◆ Work to be completed ◆
Write the data out again in full, with no departure from the original.

══════

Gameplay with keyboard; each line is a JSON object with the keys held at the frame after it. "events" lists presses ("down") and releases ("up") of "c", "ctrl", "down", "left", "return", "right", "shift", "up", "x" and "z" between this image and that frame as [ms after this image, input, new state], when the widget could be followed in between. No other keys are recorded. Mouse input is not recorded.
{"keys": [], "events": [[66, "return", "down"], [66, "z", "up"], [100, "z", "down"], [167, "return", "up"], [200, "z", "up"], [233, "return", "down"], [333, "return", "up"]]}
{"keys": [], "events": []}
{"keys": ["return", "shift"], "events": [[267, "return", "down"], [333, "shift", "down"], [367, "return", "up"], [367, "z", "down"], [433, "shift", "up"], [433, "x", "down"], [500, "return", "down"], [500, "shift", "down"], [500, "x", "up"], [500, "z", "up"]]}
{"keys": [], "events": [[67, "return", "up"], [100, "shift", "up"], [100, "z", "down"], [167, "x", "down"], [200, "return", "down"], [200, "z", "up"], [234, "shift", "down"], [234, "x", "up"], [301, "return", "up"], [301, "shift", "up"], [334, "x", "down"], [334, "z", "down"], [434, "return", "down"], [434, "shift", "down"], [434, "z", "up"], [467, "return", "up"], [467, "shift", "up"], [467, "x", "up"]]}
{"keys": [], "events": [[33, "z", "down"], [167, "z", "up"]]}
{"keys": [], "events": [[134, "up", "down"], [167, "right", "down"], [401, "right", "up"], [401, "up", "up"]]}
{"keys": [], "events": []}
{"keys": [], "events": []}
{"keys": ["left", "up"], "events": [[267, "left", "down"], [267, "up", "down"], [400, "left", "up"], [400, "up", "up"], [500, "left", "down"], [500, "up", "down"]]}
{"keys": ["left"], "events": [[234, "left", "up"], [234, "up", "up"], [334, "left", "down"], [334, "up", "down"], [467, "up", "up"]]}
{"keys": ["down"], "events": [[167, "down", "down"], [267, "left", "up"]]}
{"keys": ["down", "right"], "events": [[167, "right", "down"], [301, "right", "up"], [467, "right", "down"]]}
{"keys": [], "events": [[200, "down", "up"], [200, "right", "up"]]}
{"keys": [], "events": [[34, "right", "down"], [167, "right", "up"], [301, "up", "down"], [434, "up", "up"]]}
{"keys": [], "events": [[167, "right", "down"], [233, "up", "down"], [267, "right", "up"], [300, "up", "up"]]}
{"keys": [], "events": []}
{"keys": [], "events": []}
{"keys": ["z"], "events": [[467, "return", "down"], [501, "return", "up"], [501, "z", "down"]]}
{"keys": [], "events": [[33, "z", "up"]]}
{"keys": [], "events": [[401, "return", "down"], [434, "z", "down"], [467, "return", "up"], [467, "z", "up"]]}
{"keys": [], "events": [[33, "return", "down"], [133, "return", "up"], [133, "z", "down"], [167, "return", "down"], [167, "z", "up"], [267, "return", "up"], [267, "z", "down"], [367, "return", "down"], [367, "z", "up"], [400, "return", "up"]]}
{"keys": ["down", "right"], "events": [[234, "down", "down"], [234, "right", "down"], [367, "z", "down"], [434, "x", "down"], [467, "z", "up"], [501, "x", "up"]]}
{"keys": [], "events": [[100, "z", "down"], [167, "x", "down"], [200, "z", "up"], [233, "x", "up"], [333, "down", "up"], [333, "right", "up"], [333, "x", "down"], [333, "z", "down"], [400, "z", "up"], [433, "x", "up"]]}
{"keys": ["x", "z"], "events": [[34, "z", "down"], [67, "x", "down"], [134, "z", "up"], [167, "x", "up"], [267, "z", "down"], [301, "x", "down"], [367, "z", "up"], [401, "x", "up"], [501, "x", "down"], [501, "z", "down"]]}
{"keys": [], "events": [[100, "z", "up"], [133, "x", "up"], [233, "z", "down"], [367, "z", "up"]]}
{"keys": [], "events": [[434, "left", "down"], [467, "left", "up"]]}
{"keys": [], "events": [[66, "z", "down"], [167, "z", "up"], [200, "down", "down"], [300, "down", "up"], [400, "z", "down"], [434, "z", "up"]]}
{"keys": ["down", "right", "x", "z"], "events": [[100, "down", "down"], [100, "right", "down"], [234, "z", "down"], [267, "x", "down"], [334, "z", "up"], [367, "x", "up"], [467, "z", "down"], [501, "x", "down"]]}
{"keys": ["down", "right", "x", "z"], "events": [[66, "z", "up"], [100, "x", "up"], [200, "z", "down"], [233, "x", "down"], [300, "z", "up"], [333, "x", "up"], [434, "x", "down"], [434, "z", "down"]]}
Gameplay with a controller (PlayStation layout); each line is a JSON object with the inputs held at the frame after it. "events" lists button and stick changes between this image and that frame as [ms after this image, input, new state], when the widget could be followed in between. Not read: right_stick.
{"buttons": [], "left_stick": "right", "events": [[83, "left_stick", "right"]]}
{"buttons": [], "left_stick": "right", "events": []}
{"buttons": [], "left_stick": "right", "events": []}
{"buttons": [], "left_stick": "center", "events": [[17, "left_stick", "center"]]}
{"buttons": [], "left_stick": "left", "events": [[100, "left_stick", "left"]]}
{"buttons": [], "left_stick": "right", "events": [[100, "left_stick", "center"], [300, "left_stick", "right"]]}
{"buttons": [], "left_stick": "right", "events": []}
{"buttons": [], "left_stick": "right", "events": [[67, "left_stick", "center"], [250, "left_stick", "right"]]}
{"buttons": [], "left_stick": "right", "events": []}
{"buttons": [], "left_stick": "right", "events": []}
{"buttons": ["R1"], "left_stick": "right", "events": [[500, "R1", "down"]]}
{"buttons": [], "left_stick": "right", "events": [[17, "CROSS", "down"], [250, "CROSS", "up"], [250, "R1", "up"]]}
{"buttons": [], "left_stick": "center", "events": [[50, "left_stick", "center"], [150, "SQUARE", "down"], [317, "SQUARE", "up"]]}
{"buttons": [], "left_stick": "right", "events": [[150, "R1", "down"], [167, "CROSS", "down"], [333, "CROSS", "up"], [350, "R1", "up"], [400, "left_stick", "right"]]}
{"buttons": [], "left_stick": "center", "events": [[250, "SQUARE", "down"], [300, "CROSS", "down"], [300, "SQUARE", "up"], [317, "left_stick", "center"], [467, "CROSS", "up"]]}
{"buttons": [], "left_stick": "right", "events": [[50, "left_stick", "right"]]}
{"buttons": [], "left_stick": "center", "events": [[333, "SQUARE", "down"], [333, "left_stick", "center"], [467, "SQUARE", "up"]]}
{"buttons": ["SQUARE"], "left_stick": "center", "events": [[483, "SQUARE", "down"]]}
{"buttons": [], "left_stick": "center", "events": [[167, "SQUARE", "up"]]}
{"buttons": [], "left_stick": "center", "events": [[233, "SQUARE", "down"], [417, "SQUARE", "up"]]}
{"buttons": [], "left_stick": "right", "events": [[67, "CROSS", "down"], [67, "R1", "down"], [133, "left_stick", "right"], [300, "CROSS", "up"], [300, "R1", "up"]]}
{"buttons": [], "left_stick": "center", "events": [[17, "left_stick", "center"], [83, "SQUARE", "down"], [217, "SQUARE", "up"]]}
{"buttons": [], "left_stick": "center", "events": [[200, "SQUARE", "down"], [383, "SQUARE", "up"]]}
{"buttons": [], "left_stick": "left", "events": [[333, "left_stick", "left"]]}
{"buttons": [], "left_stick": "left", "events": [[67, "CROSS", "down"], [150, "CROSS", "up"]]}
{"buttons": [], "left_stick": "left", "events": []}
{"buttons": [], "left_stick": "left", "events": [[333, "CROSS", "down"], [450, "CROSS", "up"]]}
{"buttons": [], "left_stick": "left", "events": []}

══════

◆ Expected output ◆
Gameplay with keyboard; each line is a JSON object with the keys held at the frame after it. "events" lists presses ("down") and releases ("up") of "c", "ctrl", "down", "left", "return", "right", "shift", "up", "x" and "z" between this image and that frame as [ms after this image, input, new state], when the widget could be followed in between. No other keys are recorded. Mouse input is not recorded.
{"keys": [], "events": [[66, "return", "down"], [66, "z", "up"], [100, "z", "down"], [167, "return", "up"], [200, "z", "up"], [233, "return", "down"], [333, "return", "up"]]}
{"keys": [], "events": []}
{"keys": ["return", "shift"], "events": [[267, "return", "down"], [333, "shift", "down"], [367, "return", "up"], [367, "z", "down"], [433, "shift", "up"], [433, "x", "down"], [500, "return", "down"], [500, "shift", "down"], [500, "x", "up"], [500, "z", "up"]]}
{"keys": [], "events": [[67, "return", "up"], [100, "shift", "up"], [100, "z", "down"], [167, "x", "down"], [200, "return", "down"], [200, "z", "up"], [234, "shift", "down"], [234, "x", "up"], [301, "return", "up"], [301, "shift", "up"], [334, "x", "down"], [334, "z", "down"], [434, "return", "down"], [434, "shift", "down"], [434, "z", "up"], [467, "return", "up"], [467, "shift", "up"], [467, "x", "up"]]}
{"keys": [], "events": [[33, "z", "down"], [167, "z", "up"]]}
{"keys": [], "events": [[134, "up", "down"], [167, "right", "down"], [401, "right", "up"], [401, "up", "up"]]}
{"keys": [], "events": []}
{"keys": [], "events": []}
{"keys": ["left", "up"], "events": [[267, "left", "down"], [267, "up", "down"], [400, "left", "up"], [400, "up", "up"], [500, "left", "down"], [500, "up", "down"]]}
{"keys": ["left"], "events": [[234, "left", "up"], [234, "up", "up"], [334, "left", "down"], [334, "up", "down"], [467, "up", "up"]]}
{"keys": ["down"], "events": [[167, "down", "down"], [267, "left", "up"]]}
{"keys": ["down", "right"], "events": [[167, "right", "down"], [301, "right", "up"], [467, "right", "down"]]}
{"keys": [], "events": [[200, "down", "up"], [200, "right", "up"]]}
{"keys": [], "events": [[34, "right", "down"], [167, "right", "up"], [301, "up", "down"], [434, "up", "up"]]}
{"keys": [], "events": [[167, "right", "down"], [233, "up", "down"], [267, "right", "up"], [300, "up", "up"]]}
{"keys": [], "events": []}
{"keys": [], "events": []}
{"keys": ["z"], "events": [[467, "return", "down"], [501, "return", "up"], [501, "z", "down"]]}
{"keys": [], "events": [[33, "z", "up"]]}
{"keys": [], "events": [[401, "return", "down"], [434, "z", "down"], [467, "return", "up"], [467, "z", "up"]]}
{"keys": [], "events": [[33, "return", "down"], [133, "return", "up"], [133, "z", "down"], [167, "return", "down"], [167, "z", "up"], [267, "return", "up"], [267, "z", "down"], [367, "return", "down"], [367, "z", "up"], [400, "return", "up"]]}
{"keys": ["down", "right"], "events": [[234, "down", "down"], [234, "right", "down"], [367, "z", "down"], [434, "x", "down"], [467, "z", "up"], [501, "x", "up"]]}
{"keys": [], "events": [[100, "z", "down"], [167, "x", "down"], [200, "z", "up"], [233, "x", "up"], [333, "down", "up"], [333, "right", "up"], [333, "x", "down"], [333, "z", "down"], [400, "z", "up"], [433, "x", "up"]]}
{"keys": ["x", "z"], "events": [[34, "z", "down"], [67, "x", "down"], [134, "z", "up"], [167, "x", "up"], [267, "z", "down"], [301, "x", "down"], [367, "z", "up"], [401, "x", "up"], [501, "x", "down"], [501, "z", "down"]]}
{"keys": [], "events": [[100, "z", "up"], [133, "x", "up"], [233, "z", "down"], [367, "z", "up"]]}
{"keys": [], "events": [[434, "left", "down"], [467, "left", "up"]]}
{"keys": [], "events": [[66, "z", "down"], [167, "z", "up"], [200, "down", "down"], [300, "down", "up"], [400, "z", "down"], [434, "z", "up"]]}
{"keys": ["down", "right", "x", "z"], "events": [[100, "down", "down"], [100, "right", "down"], [234, "z", "down"], [267, "x", "down"], [334, "z", "up"], [367, "x", "up"], [467, "z", "down"], [501, "x", "down"]]}
{"keys": ["down", "right", "x", "z"], "events": [[66, "z", "up"], [100, "x", "up"], [200, "z", "down"], [233, "x", "down"], [300, "z", "up"], [333, "x", "up"], [434, "x", "down"], [434, "z", "down"]]}
Gameplay with a controller (PlayStation layout); each line is a JSON object with the inputs held at the frame after it. "events" lists button and stick changes between this image and that frame as [ms after this image, input, new state], when the widget could be followed in between. Not read: right_stick.
{"buttons": [], "left_stick": "right", "events": [[83, "left_stick", "right"]]}
{"buttons": [], "left_stick": "right", "events": []}
{"buttons": [], "left_stick": "right", "events": []}
{"buttons": [], "left_stick": "center", "events": [[17, "left_stick", "center"]]}
{"buttons": [], "left_stick": "left", "events": [[100, "left_stick", "left"]]}
{"buttons": [], "left_stick": "right", "events": [[100, "left_stick", "center"], [300, "left_stick", "right"]]}
{"buttons": [], "left_stick": "right", "events": []}
{"buttons": [], "left_stick": "right", "events": [[67, "left_stick", "center"], [250, "left_stick", "right"]]}
{"buttons": [], "left_stick": "right", "events": []}
{"buttons": [], "left_stick": "right", "events": []}
{"buttons": ["R1"], "left_stick": "right", "events": [[500, "R1", "down"]]}
{"buttons": [], "left_stick": "right", "events": [[17, "CROSS", "down"], [250, "CROSS", "up"], [250, "R1", "up"]]}
{"buttons": [], "left_stick": "center", "events": [[50, "left_stick", "center"], [150, "SQUARE", "down"], [317, "SQUARE", "up"]]}
{"buttons": [], "left_stick": "right", "events": [[150, "R1", "down"], [167, "CROSS", "down"], [333, "CROSS", "up"], [350, "R1", "up"], [400, "left_stick", "right"]]}
{"buttons": [], "left_stick": "center", "events": [[250, "SQUARE", "down"], [300, "CROSS", "down"], [300, "SQUARE", "up"], [317, "left_stick", "center"], [467, "CROSS", "up"]]}
{"buttons": [], "left_stick": "right", "events": [[50, "left_stick", "right"]]}
{"buttons": [], "left_stick": "center", "events": [[333, "SQUARE", "down"], [333, "left_stick", "center"], [467, "SQUARE", "up"]]}
{"buttons": ["SQUARE"], "left_stick": "center", "events": [[483, "SQUARE", "down"]]}
{"buttons": [], "left_stick": "center", "events": [[167, "SQUARE", "up"]]}
{"buttons": [], "left_stick": "center", "events": [[233, "SQUARE", "down"], [417, "SQUARE", "up"]]}
{"buttons": [], "left_stick": "right", "events": [[67, "CROSS", "down"], [67, "R1", "down"], [133, "left_stick", "right"], [300, "CROSS", "up"], [300, "R1", "up"]]}
{"buttons": [], "left_stick": "center", "events": [[17, "left_stick", "center"], [83, "SQUARE", "down"], [217, "SQUARE", "up"]]}
{"buttons": [], "left_stick": "center", "events": [[200, "SQUARE", "down"], [383, "SQUARE", "up"]]}
{"buttons": [], "left_stick": "left", "events": [[333, "left_stick", "left"]]}
{"buttons": [], "left_stick": "left", "events": [[67, "CROSS", "down"], [150, "CROSS", "up"]]}
{"buttons": [], "left_stick": "left", "events": []}
{"buttons": [], "left_stick": "left", "events": [[333, "CROSS", "down"], [450, "CROSS", "up"]]}
{"buttons": [], "left_stick": "left", "events": []}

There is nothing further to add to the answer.